Dataset entries
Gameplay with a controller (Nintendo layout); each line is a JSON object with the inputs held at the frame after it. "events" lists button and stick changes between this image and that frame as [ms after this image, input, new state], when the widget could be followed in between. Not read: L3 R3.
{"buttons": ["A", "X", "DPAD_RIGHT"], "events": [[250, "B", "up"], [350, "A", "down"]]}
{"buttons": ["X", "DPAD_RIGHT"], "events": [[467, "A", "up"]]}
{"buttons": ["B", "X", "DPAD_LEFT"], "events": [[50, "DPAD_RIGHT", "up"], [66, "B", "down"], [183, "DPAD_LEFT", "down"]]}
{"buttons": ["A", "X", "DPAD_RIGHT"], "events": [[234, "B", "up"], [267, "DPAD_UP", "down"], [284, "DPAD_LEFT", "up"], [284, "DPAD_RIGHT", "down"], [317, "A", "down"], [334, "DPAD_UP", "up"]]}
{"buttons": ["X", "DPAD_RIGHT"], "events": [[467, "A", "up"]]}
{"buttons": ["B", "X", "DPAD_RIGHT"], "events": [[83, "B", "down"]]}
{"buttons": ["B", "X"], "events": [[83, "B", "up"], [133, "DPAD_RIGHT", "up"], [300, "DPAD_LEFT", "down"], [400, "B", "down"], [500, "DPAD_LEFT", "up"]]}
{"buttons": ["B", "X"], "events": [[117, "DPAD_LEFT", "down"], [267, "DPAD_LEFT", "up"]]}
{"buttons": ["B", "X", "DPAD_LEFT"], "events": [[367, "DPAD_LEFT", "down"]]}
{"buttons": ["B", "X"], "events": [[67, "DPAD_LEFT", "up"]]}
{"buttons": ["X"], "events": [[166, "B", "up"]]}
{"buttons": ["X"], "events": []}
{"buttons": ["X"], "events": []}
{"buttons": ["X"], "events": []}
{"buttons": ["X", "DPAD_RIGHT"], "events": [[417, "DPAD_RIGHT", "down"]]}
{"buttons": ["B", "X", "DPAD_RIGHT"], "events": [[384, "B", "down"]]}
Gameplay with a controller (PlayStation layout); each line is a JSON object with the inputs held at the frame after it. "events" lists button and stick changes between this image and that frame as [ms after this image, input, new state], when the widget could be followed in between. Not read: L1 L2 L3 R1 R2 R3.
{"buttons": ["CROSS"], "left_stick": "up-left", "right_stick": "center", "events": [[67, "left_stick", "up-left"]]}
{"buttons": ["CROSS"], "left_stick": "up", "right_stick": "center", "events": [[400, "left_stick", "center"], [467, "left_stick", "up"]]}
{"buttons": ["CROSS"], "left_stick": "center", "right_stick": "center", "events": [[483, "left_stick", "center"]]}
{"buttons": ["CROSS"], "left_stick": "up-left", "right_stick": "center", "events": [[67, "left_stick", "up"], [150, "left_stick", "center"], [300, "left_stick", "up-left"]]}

- [PROMPT]: A complete, exact transcription of the data above is the required answer.

- [ANSWER BOX]:
Gameplay with a controller (Nintendo layout); each line is a JSON object with the inputs held at the frame after it. "events" lists button and stick changes between this image and that frame as [ms after this image, input, new state], when the widget could be followed in between. Not read: L3 R3.
{"buttons": ["A", "X", "DPAD_RIGHT"], "events": [[250, "B", "up"], [350, "A", "down"]]}
{"buttons": ["X", "DPAD_RIGHT"], "events": [[467, "A", "up"]]}
{"buttons": ["B", "X", "DPAD_LEFT"], "events": [[50, "DPAD_RIGHT", "up"], [66, "B", "down"], [183, "DPAD_LEFT", "down"]]}
{"buttons": ["A", "X", "DPAD_RIGHT"], "events": [[234, "B", "up"], [267, "DPAD_UP", "down"], [284, "DPAD_LEFT", "up"], [284, "DPAD_RIGHT", "down"], [317, "A", "down"], [334, "DPAD_UP", "up"]]}
{"buttons": ["X", "DPAD_RIGHT"], "events": [[467, "A", "up"]]}
{"buttons": ["B", "X", "DPAD_RIGHT"], "events": [[83, "B", "down"]]}
{"buttons": ["B", "X"], "events": [[83, "B", "up"], [133, "DPAD_RIGHT", "up"], [300, "DPAD_LEFT", "down"], [400, "B", "down"], [500, "DPAD_LEFT", "up"]]}
{"buttons": ["B", "X"], "events": [[117, "DPAD_LEFT", "down"], [267, "DPAD_LEFT", "up"]]}
{"buttons": ["B", "X", "DPAD_LEFT"], "events": [[367, "DPAD_LEFT", "down"]]}
{"buttons": ["B", "X"], "events": [[67, "DPAD_LEFT", "up"]]}
{"buttons": ["X"], "events": [[166, "B", "up"]]}
{"buttons": ["X"], "events": []}
{"buttons": ["X"], "events": []}
{"buttons": ["X"], "events": []}
{"buttons": ["X", "DPAD_RIGHT"], "events": [[417, "DPAD_RIGHT", "down"]]}
{"buttons": ["B", "X", "DPAD_RIGHT"], "events": [[384, "B", "down"]]}
Gameplay with a controller (PlayStation layout); each line is a JSON object with the inputs held at the frame after it. "events" lists button and stick changes between this image and that frame as [ms after this image, input, new state], when the widget could be followed in between. Not read: L1 L2 L3 R1 R2 R3.
{"buttons": ["CROSS"], "left_stick": "up-left", "right_stick": "center", "events": [[67, "left_stick", "up-left"]]}
{"buttons": ["CROSS"], "left_stick": "up", "right_stick": "center", "events": [[400, "left_stick", "center"], [467, "left_stick", "up"]]}
{"buttons": ["CROSS"], "left_stick": "center", "right_stick": "center", "events": [[483, "left_stick", "center"]]}
{"buttons": ["CROSS"], "left_stick": "up-left", "right_stick": "center", "events": [[67, "left_stick", "up"], [150, "left_stick", "center"], [300, "left_stick", "up-left"]]}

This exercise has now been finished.